BANGKOK - U.S. automakers and suppliers wanting to take advantage of one of the world's fastest growing auto industries had better head for Thailand. Now!

"You have to be in the market as soon as possible," says Chackchai Panichapat, deputy secretary general of Thailand's Board of Investment. "You cannot let your competitor take all of the market share and dominate all of the partsmakers' capacities."

He laments, however, that the Americans do not appear ready to supply enough right-hand-drive vehicles. "My dream car is a Corvette. I would like to see more American cars here but the U.S. would rather change the world than adapt to the world, whereas the Japanese would put the steering wheel on the back of the car if that's what the customer wants."

Since 1980, vehicle sales have increased five-fold in this kingdom of 60 million, to 480,000 units in 1994. It currently boasts 150 OEM suppliers and 200 aftermarket suppliers. It ranks second only to the U.S. in pickup-truck sales, and its passenger-car market has grown an average of 20% to 25% in the past few years - a trend bound to continue as personal incomes rise and consumers upgrade to cars from pickups.

Key factors fueling the automotive industrial expansion are record domestic growth - about 9% since 1988 - and an unprecedented investment by Japanese and European automakers. The Japanese, who have monopolized the vehicle market for 30 years, were responsible for 91% of last year's total vehicle sales.

Technology transfers from Japan have enabled Thailand to foster a globally competitive parts supply base, and Thai policy legislators intend to develop it into a major component manufacturing center for assembly operations worldwide.

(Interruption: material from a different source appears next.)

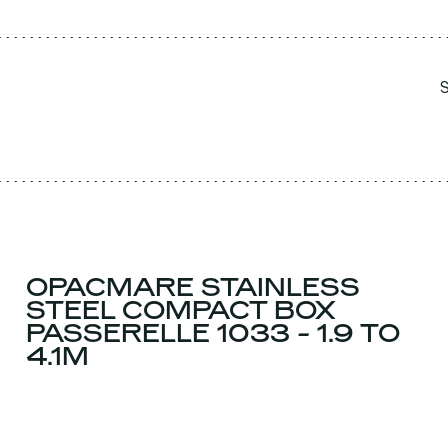
OPACMARE STAINLESS
STEEL COMPACT BOX
PASSERELLE 1033 - 1.9 TO
4.1M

Thailand has set its sights on supplying U.S. automakers on their home turf, as well as in Thailand, as the U.S. Big Three attempt a comeback here after pulling out in the 1970s due to stringent local-content requirements. Chrysler Corp. is assembling the Jeep Cherokee and Ford Motor Co. is building a factory to co-produce 135,000 small pickup truck units annually with Mazda Motor Corp. beginning in 1998. General Motors Corp. is importing cars from its German subsidiary, Adam Opel AG. Pal Singh, GM Thailand's managing director, expects the company to begin local production when its market share reaches 10%, likely by the end of the decade

As U.S. automakers stake out positions in Thailand, their suppliers are following suit. Last month, Thailand's Department of Export Promotion hosted a mission of U.S. suppliers looking to source labor-intensive Thai parts.

Larry Rogers, manager of quality improvement for AlliedSignal Inc., a leading U.S. supplier of braking systems, says his company has identified three key Thai suppliers it plans to work with to develop rubber components to be exported to the U.S.

Rogers says he approached Thai suppliers with 13 brake parts numbers. He expects his company to source eight of the parts from Thailand in volumes ranging from a half million to 11 million units a year, and target prices ranging from less than one cent to 13 cents per part. That's a savings of about 15% to 20% over sourcing the parts in the U.S., where labor and raw material costs are higher.

Rogers says Thai rubber suppliers, in particular, have capabilities that either equal or surpass those of his company's U.S. suppliers, and that vendors of other products, such as stampings and plastics parts, probably will be comparable to U.S. companies in the next three to five years.

Thailand is particularly capable in basic technologies such as casting, machining and forging, and is a major manufacturer of diesel engines.

U.S. automakers and suppliers stand to gain a lot from entering this gateway to Asia. Not only will they access the Thai market, but the entire right-hand-drive ASEAN region - Thailand, Indonesia, Malaysia, Singapore, the Philippines, Brunei and, added in July, Vietnam - which has ballooned from about 300,000 units in 1987 to over 1 million today.

The region is full of perks such as brand-to-brand complimentation, under which manufacturers can source parts from neighboring nations, import them at half the duty rate and count the parts as local content in the nation where assembly is carried out. Early in the next century, however, ASEAN (Association of Southeast Asian Nations) will be superseded by AFTA (Asian Free Trade Area), which will eliminate high tariffs and other protective measures from the market.

By then, manufacturers' successes will rest solely on market forces, image and the niches they carved for themselves when the time was right. As it stands now, the average Thai citizen has no idea what an American car looks like - a sure sign that the U.S. has a long way to go in the region. But true success in the markets is possible if the U.S. judges the market correctly and is flexible enough to change with the times.